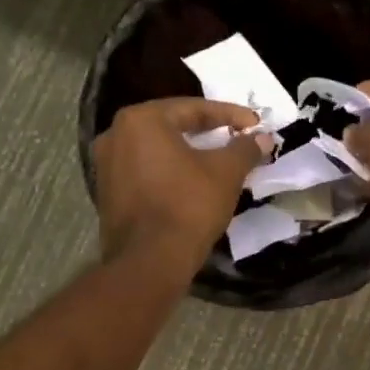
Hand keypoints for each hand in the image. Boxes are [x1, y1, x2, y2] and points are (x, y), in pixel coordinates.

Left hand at [92, 99, 270, 268]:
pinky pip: (146, 171)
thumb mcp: (226, 172)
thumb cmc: (189, 206)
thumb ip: (245, 149)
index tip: (256, 124)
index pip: (194, 109)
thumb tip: (263, 138)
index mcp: (142, 120)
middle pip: (172, 126)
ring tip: (218, 160)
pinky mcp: (107, 193)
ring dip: (189, 153)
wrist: (150, 261)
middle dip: (208, 132)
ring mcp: (106, 165)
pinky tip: (193, 182)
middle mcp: (116, 134)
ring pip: (158, 150)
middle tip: (237, 138)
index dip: (231, 116)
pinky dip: (170, 172)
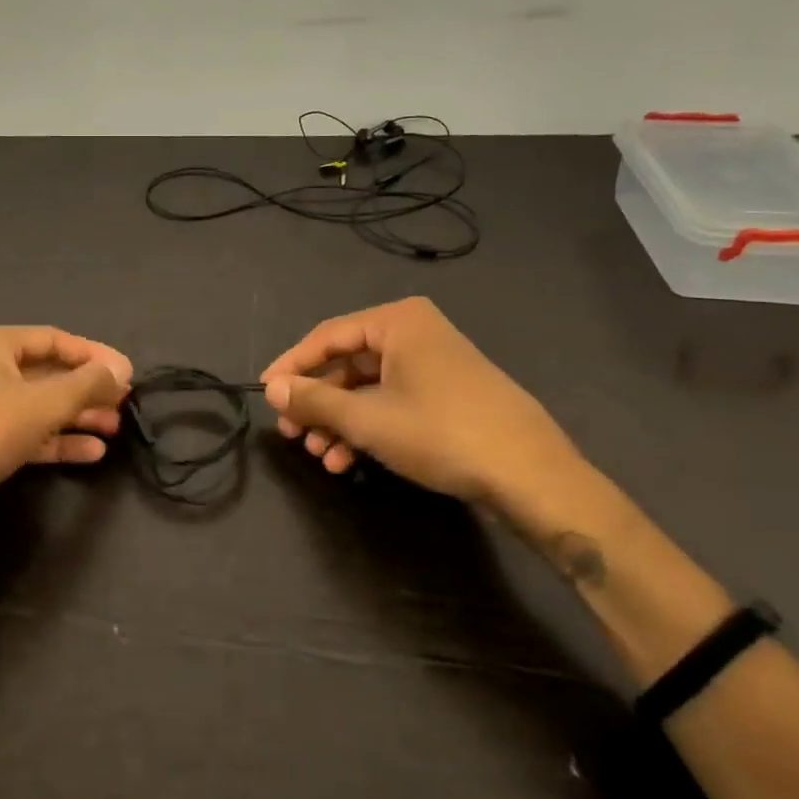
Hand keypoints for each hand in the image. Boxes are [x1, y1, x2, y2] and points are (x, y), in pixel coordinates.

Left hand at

• Your task:
The lines from the one containing "thumb ip: (245, 149)" through the last line of the records are what you should copy, word for word and nothing else, with pictures left out.

• Exercise result:
thumb ip: (245, 149)
index tip: (256, 124)
index pip: (194, 109)
thumb tip: (263, 138)
index mcp: (142, 120)
middle pip: (172, 126)
ring tip: (218, 160)
pinky mcp: (107, 193)
ring dip: (189, 153)
wrist: (150, 261)
middle dip: (208, 132)
ring mcp: (106, 165)
pinky tip: (193, 182)
middle mcp: (116, 134)
ring pip: (158, 150)
middle tip: (237, 138)
index dip: (231, 116)
pinky dip: (170, 172)
Hand keypoints for each hand in the image. Boxes are [x1, y1, x2, y2] and points are (x, y), in pixel coordinates.

Left hand at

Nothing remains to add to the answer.